What to work on:
Repeat nothing but the lines below running from the one containing "случайного доступа к" to the one containing "неправомерный доступ к ним;". Keep both end lines.

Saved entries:

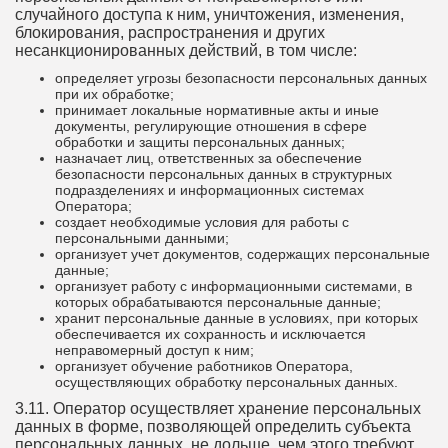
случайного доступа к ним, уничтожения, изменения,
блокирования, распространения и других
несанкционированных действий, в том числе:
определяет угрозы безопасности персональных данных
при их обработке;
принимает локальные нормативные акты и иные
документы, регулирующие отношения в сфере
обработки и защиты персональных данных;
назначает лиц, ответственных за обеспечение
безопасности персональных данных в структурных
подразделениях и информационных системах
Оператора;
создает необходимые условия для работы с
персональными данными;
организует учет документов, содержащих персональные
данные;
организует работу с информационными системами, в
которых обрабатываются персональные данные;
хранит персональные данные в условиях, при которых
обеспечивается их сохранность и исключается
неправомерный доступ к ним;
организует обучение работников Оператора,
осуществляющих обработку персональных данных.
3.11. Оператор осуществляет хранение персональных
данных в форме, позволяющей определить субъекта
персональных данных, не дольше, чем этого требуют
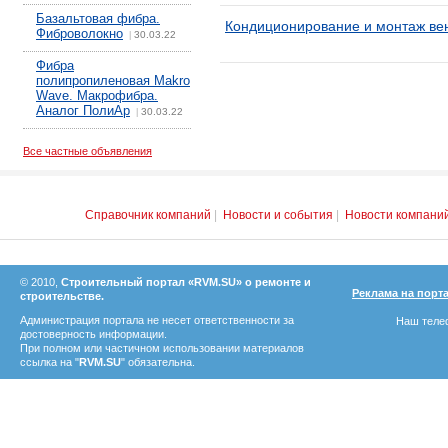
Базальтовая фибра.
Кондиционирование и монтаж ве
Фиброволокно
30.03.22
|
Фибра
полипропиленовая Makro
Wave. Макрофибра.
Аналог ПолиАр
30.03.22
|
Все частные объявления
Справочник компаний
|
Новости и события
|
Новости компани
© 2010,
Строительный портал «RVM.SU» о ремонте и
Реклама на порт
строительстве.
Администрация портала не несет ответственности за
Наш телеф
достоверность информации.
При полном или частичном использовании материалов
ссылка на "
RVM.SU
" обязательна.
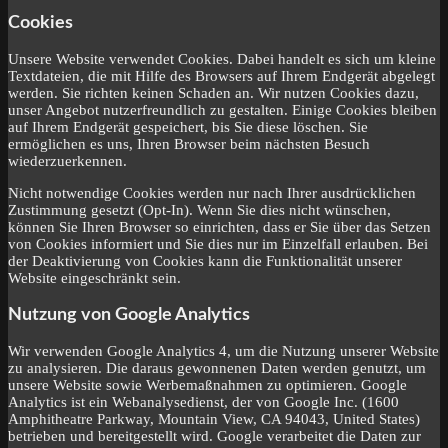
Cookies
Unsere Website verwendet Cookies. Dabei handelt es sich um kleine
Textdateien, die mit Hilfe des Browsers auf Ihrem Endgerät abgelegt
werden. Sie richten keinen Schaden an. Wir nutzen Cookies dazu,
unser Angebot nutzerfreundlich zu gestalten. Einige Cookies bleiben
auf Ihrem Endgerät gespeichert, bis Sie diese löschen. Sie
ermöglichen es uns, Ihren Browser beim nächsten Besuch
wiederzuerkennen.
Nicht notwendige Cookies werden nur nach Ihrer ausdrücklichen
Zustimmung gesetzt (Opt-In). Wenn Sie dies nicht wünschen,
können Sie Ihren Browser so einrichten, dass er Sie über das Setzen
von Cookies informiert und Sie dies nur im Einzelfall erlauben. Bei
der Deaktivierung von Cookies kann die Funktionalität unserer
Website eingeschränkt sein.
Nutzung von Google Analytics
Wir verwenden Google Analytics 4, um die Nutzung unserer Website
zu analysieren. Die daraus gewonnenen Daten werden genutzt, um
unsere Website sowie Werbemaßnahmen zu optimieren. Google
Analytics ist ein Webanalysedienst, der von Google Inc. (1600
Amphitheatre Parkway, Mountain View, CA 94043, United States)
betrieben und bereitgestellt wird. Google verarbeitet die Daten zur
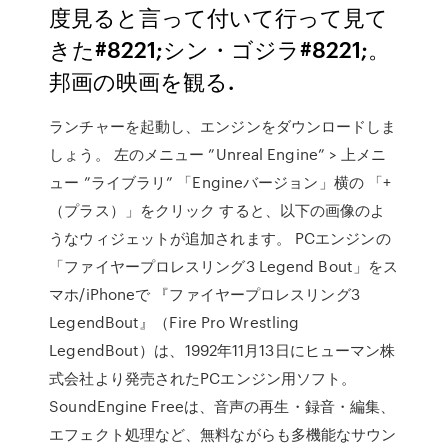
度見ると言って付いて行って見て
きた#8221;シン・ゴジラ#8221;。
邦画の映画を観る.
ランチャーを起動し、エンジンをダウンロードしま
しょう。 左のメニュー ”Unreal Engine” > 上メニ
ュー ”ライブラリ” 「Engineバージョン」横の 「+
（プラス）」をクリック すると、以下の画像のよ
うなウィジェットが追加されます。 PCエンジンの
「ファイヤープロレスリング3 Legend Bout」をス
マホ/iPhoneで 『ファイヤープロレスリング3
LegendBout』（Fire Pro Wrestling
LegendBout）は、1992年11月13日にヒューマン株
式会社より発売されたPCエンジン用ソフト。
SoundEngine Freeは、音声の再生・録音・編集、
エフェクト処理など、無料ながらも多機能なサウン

...

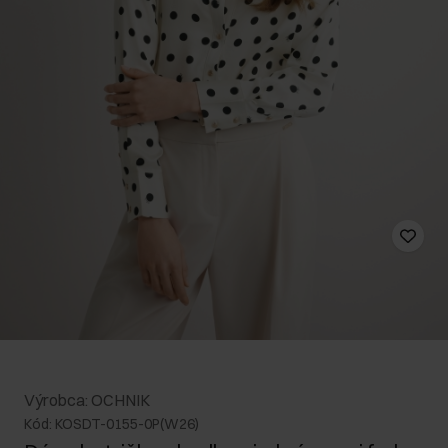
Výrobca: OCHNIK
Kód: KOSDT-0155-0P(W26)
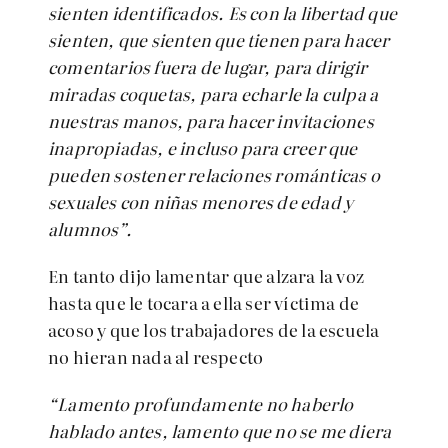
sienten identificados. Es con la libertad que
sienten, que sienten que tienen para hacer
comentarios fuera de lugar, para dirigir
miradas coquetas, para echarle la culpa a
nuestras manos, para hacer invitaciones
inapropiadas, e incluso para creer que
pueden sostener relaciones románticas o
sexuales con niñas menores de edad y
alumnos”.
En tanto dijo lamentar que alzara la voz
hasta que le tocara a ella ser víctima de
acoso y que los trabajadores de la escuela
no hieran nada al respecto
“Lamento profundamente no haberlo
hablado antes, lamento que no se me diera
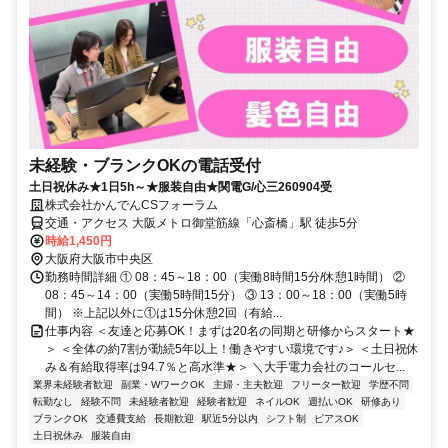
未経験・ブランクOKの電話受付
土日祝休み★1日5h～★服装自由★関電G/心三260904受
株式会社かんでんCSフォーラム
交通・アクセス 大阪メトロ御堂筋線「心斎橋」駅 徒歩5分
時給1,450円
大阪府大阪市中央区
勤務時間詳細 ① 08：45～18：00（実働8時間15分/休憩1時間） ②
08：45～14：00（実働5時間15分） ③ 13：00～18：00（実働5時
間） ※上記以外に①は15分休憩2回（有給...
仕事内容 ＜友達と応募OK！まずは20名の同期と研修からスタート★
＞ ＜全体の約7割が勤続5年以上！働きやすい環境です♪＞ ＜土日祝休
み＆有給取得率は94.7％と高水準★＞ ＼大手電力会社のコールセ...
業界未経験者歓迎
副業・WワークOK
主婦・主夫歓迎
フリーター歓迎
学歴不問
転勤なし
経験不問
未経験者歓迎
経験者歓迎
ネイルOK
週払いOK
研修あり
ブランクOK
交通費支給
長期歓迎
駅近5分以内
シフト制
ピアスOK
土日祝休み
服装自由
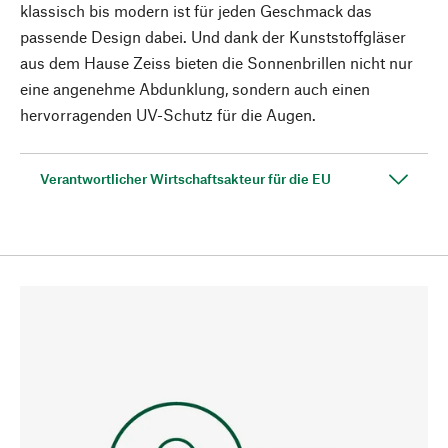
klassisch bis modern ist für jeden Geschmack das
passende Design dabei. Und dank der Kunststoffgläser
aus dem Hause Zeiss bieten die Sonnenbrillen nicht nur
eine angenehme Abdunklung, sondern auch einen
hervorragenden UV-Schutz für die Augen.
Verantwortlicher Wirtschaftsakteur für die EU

Task result:
случайного доступа к ним, уничтожения, изменения,
блокирования, распространения и других
несанкционированных действий, в том числе:
определяет угрозы безопасности персональных данных
при их обработке;
принимает локальные нормативные акты и иные
документы, регулирующие отношения в сфере
обработки и защиты персональных данных;
назначает лиц, ответственных за обеспечение
безопасности персональных данных в структурных
подразделениях и информационных системах
Оператора;
создает необходимые условия для работы с
персональными данными;
организует учет документов, содержащих персональные
данные;
организует работу с информационными системами, в
которых обрабатываются персональные данные;
хранит персональные данные в условиях, при которых
обеспечивается их сохранность и исключается
неправомерный доступ к ним;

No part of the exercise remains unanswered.